Emerge dalla ricerca dell’Osservatorio Supply Chain Planning del Politecnico di Milano.: l’80% delle imprese italiane end-user applica specifici KPI per la valutazione delle prestazioni della propria supply chain, ma solo il 33% del campione misura un numero sufficiente di KPI tecnici ed economici. E solo l’11% dimostra un grado elevato di maturità, con un sistema dedicato e in grado di tracciare efficacemente tutti i segnali, anche deboli.
Per rispondere tempestivamente ai continui cambiamenti dei mercati è necessario disporre di un sistema efficace di monitoraggio dello ‘stato’ e delle prestazioni della supply chain.
Le imprese italiane sembrano essere consapevoli di questa esigenza, ma solo una su dieci ha un sistema di monitoraggio completo e sistematico.
La distanza tra le possibilità offerte dalla tecnologia e le pratiche reali
Nell’evoluzione dei processi di configurazione e pianificazione della Supply Chain è cruciale il ruolo del digitale. Il 67% delle grandi aziende e il 54% delle Pmi hanno ruoli dedicati alla pianificazione della supply chain digitale, ma la maggior parte delle imprese non adotta nemmeno tecnologie disponibili da decenni come MRP, DRP o Advanced Planning e Scheduling, e continua a operare in manuale su semplici fogli di calcolo.
“Emerge una distanza tra le possibilità oggi offerte dalla tecnologia e dalla conoscenza manageriale codificata e le pratiche reali delle aziende – afferma Andrea Sianesi, Responsabile Scientifico dell’Osservatorio -. Si evidenzia una carenza di cultura del dato e del disegno end-to-end del flusso applicativo, insieme a modelli di ottimizzazione ancora limitati, a causa della grande complessità di gestione e a una certa ‘resistenza culturale’ al cambiamento”.

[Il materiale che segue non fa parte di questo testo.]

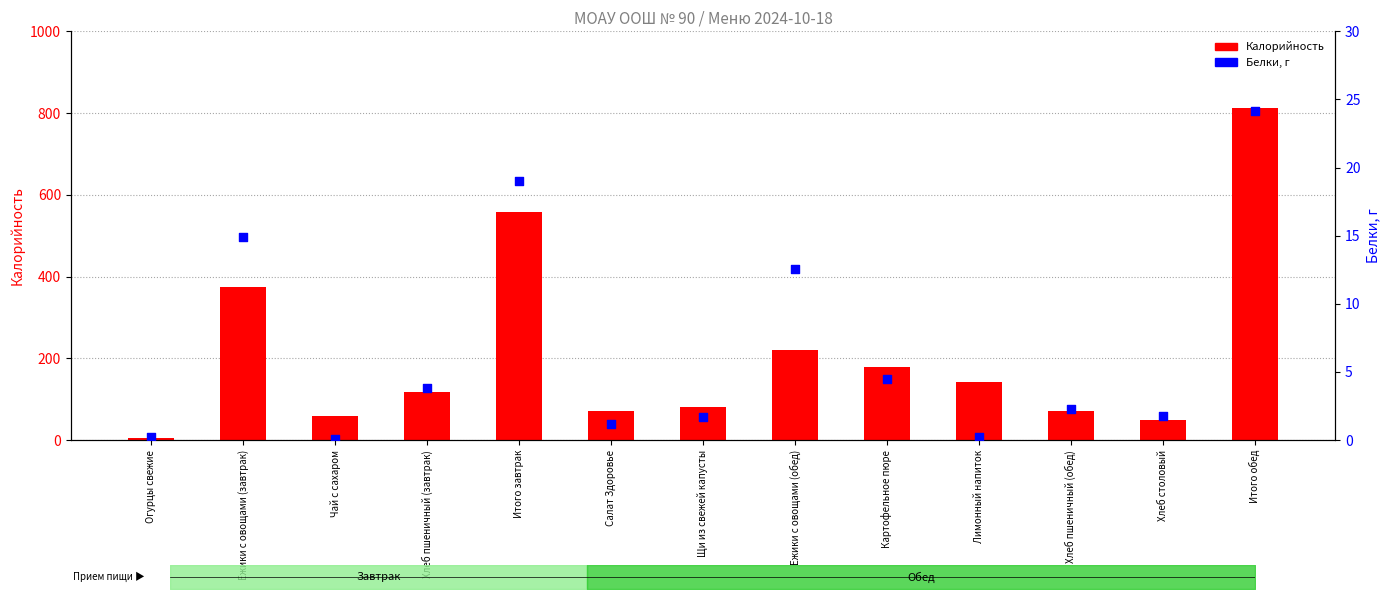

At how many categories does at least one series exceed 421?

2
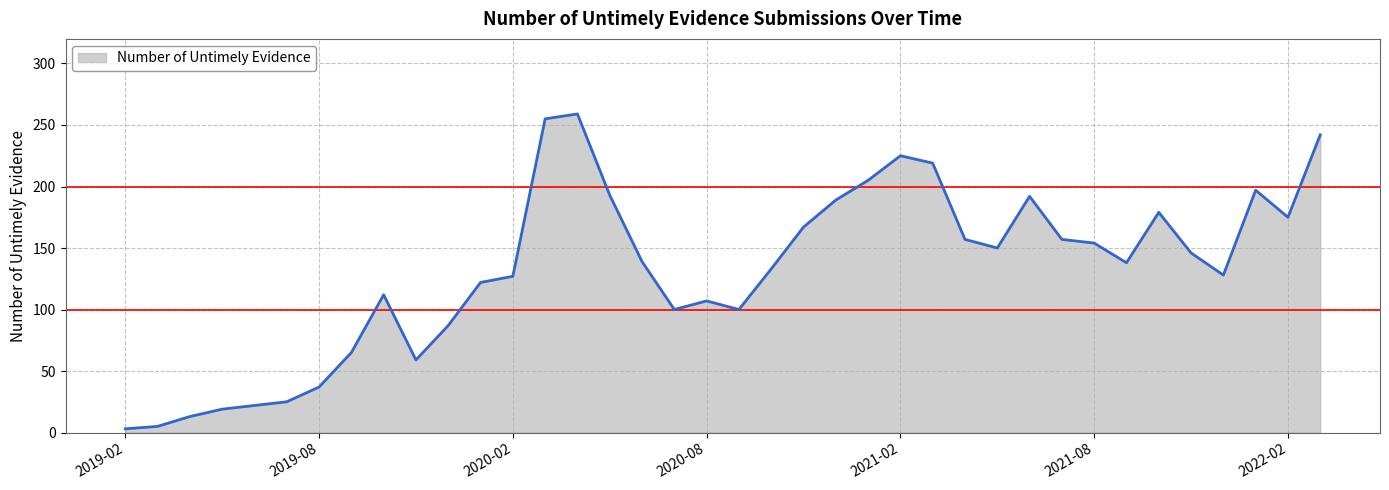

How many interior local peaks (higher than both neighbors) does the data have?

7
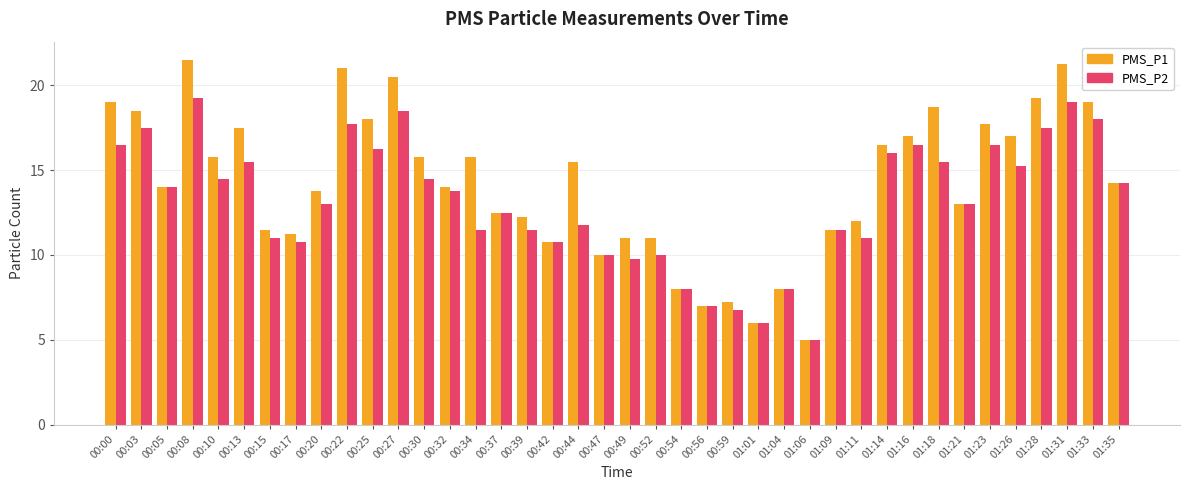

At which category does the chart reach its peak across all series?

00:08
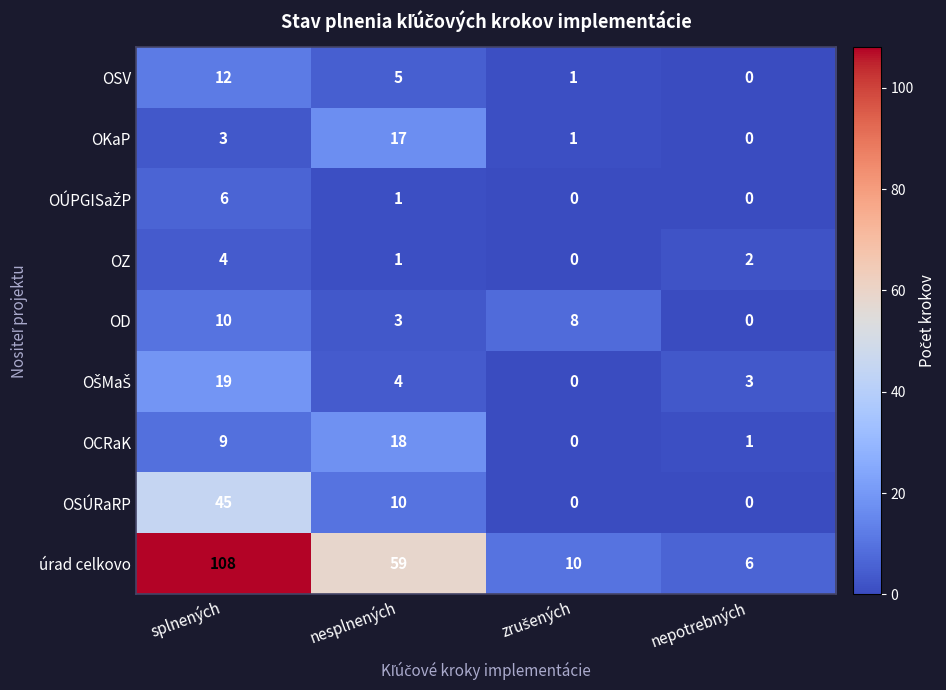

What is the average value of the úrad celkovo series?

46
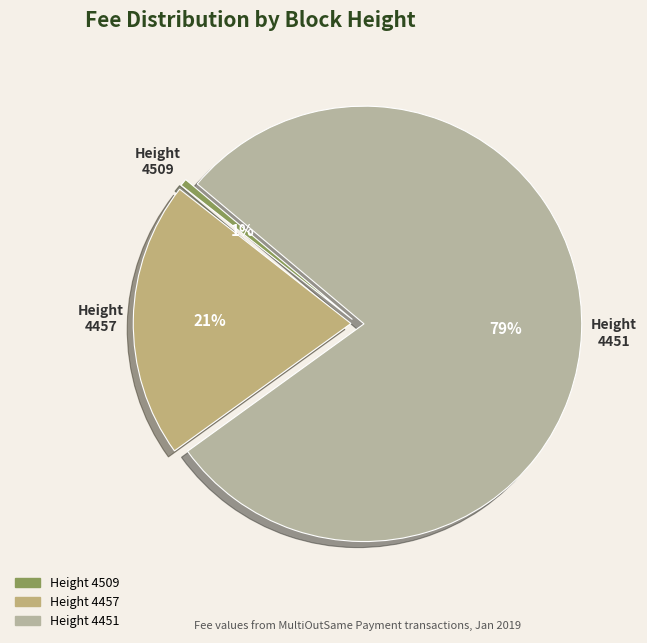

Which has a higher value, Height 4457 or Height 4451?

Height 4451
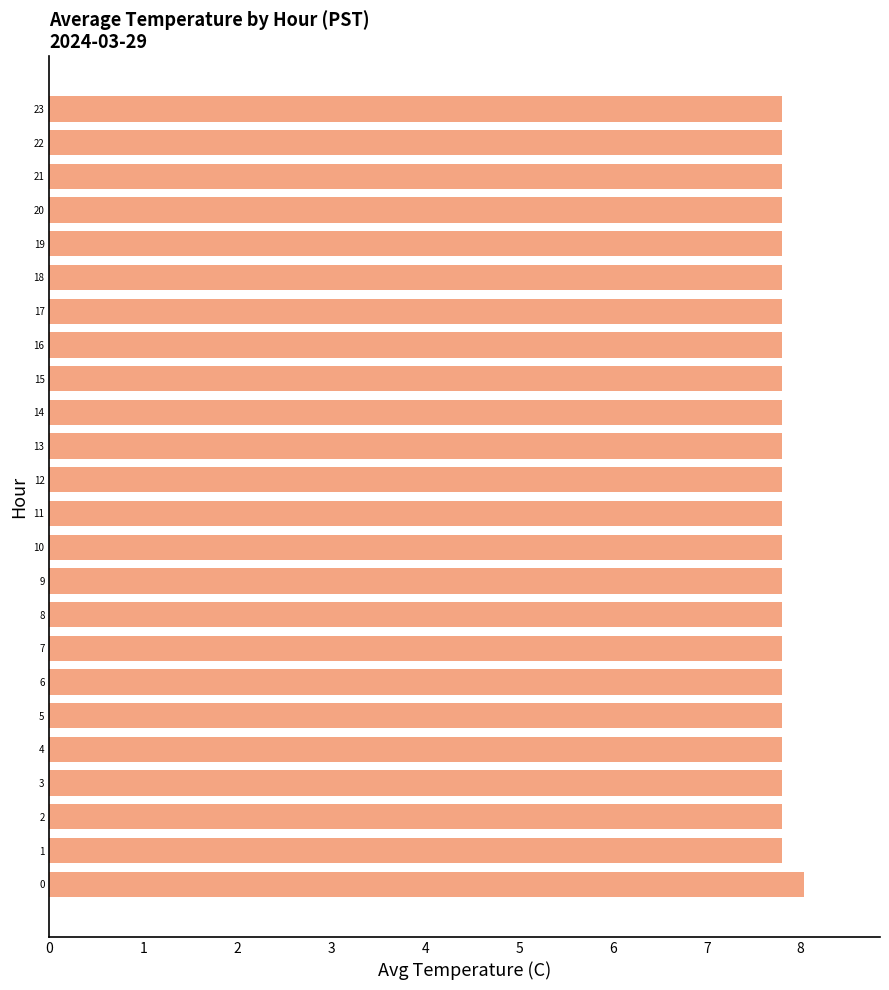

What is the difference between the maximum and minimum values?

0.2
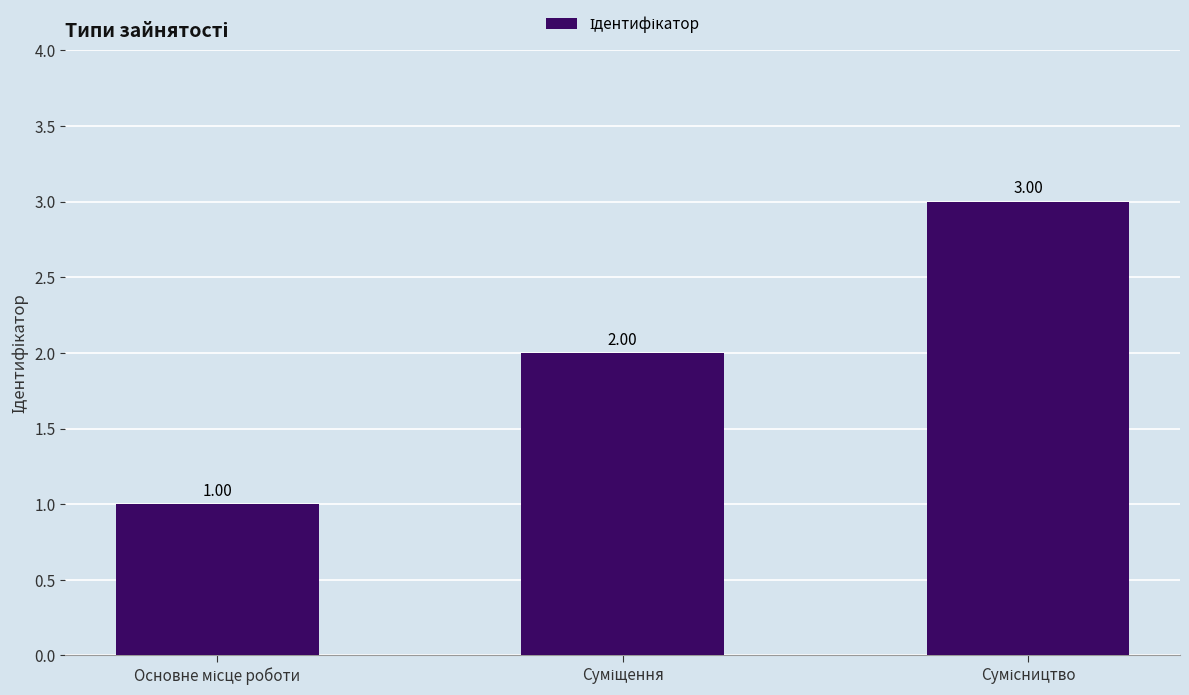

What is the sum of all values?

6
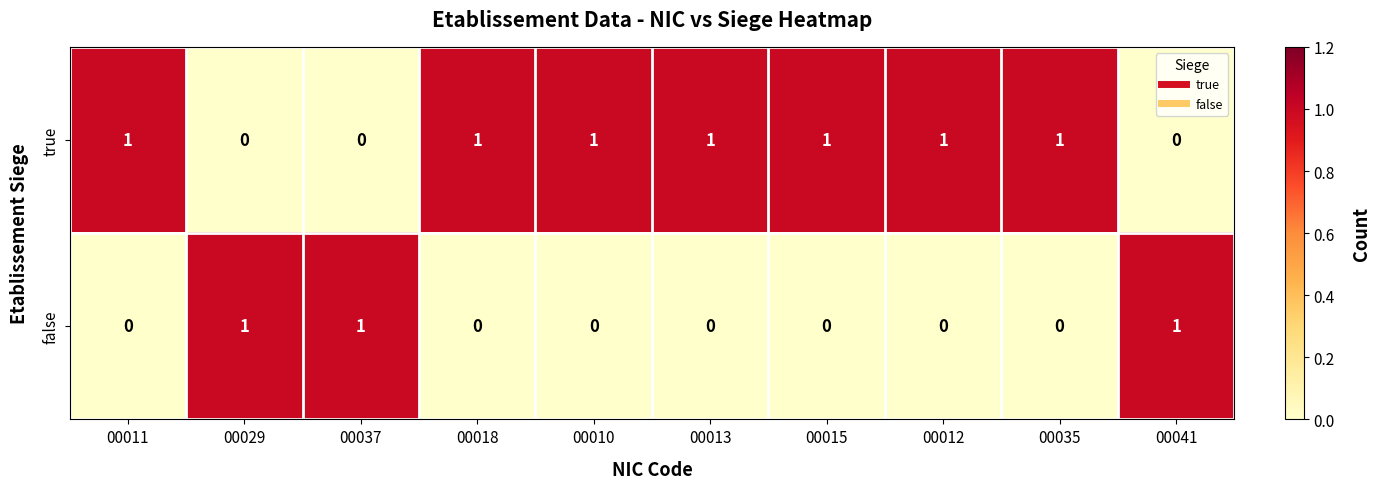

How many false values are between 0 and 1?

10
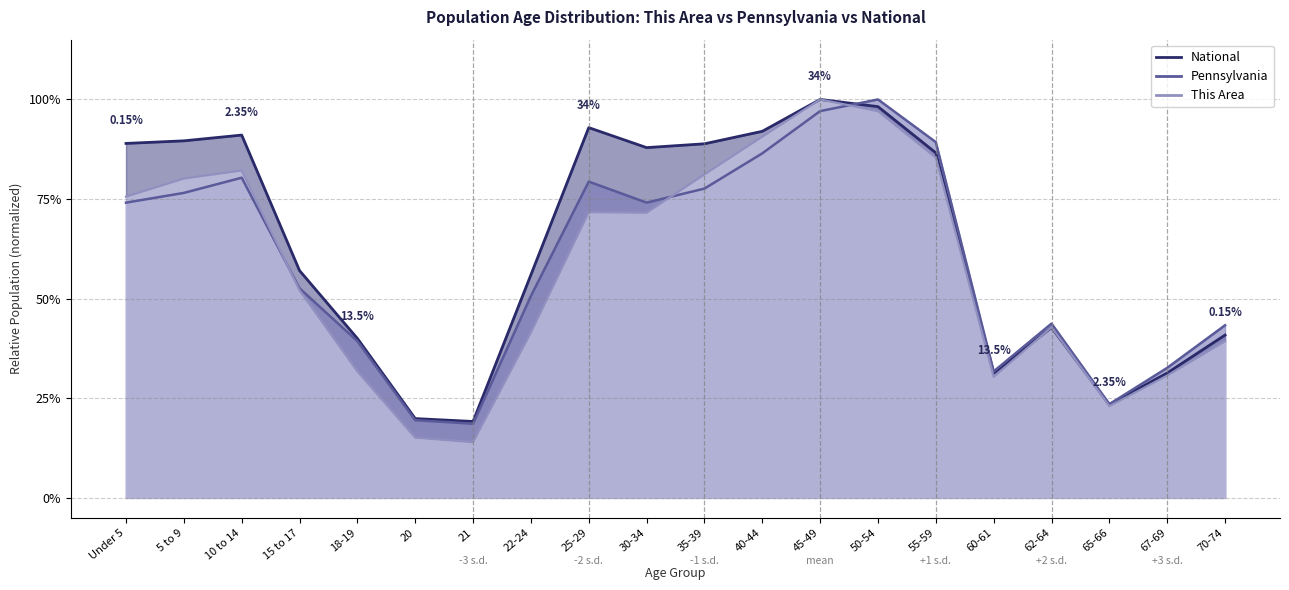

True or false: Pennsylvania has more than 1 points higher than both neighbors.

True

La maturità gestionale di grandi imprese e Pmi
Se un quinto circa delle Pmi (21%) non riconosce ancora la necessità di ruoli dedicati alla pianificazione della supply chain, nelle grandi imprese, questa mancanza di riconoscimento è molto meno diffusa (9%), a indicare una maggiore maturità gestionale.
L’assenza di tali ruoli in alcune organizzazioni può indicare una bassa maturità organizzativa, o essere l’effetto di una resistenza al cambiamento.
“Le grandi imprese hanno bisogno di una pianificazione formale della supply chain per gestire la loro maggiore complessità e ottimizzare costi e risorse – conferma Roberto Cigolini, Direttore dell’Osservatorio -. Nelle Pmi, invece, la gestione della supply chain risulta meno strutturata e dipende meno da ruoli formali. Pertanto, la priorità attribuita a questi ruoli può essere naturalmente diversa: per le grandi imprese è fondamentale per mantenere competitività ed efficienza, mentre per le Pmi potrebbe non essere una priorità immediata”.
Occorre ridisegnare e adattare continuamente i processi
“Oggi parlare di una supply chain digitale significa considerare non solo un percorso tecnologico, ma anche organizzativo, per inserire nelle imprese nuove competenze di ri-disegno e adattamento continuo dei processi in relazione alle capacità crescenti della tecnologia – aggiunge Alessandro Perego, Responsabile Scientifico dell’Osservatorio -. Per essere competitive in uno scenario incerto, oggi, alle imprese italiane non basta essere innovatori nel prodotto, nel design, nelle tecnologie o nella qualità, serve diventare dei ‘naviganti esperti’ nei flutti globali delle catene del valore, con i migliori strumenti digitali e le migliori competenze”.